# WHAT IS REQUIRED
Your answer must be an exact copy of the records below, with no pictures in it.

Records excerpted from a collection
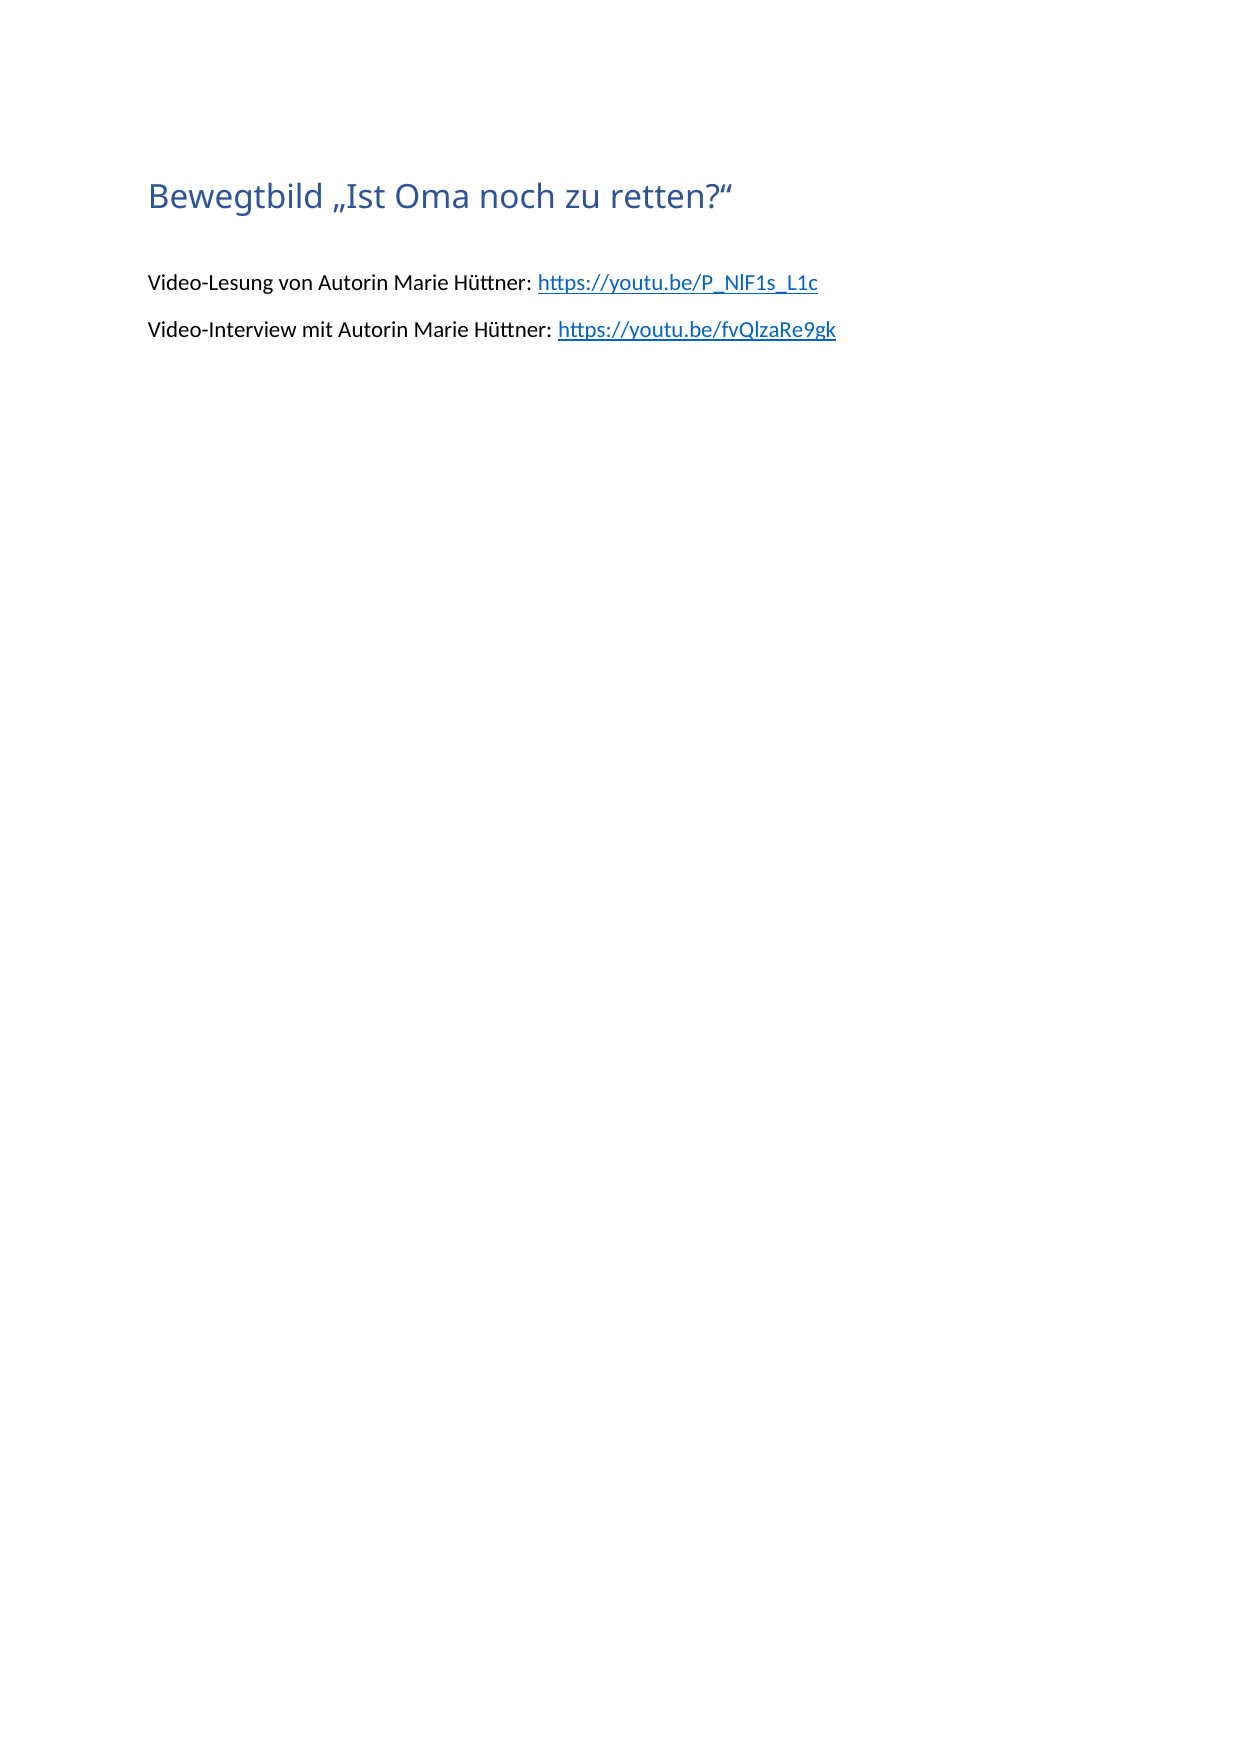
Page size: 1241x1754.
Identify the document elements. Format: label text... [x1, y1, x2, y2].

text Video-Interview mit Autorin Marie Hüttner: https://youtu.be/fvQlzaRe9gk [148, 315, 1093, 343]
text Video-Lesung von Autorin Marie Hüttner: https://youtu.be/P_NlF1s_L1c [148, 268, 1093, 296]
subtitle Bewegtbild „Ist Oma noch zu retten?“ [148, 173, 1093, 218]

# RESPONSE TO THIS EXERCISE
Page size: 1241x1754.
Identify the document elements. Format: label text... [x1, y1, x2, y2].

text Video-Interview mit Autorin Marie Hüttner: https://youtu.be/fvQlzaRe9gk [148, 315, 1093, 343]
text Video-Lesung von Autorin Marie Hüttner: https://youtu.be/P_NlF1s_L1c [148, 268, 1093, 296]
subtitle Bewegtbild „Ist Oma noch zu retten?“ [148, 173, 1093, 218]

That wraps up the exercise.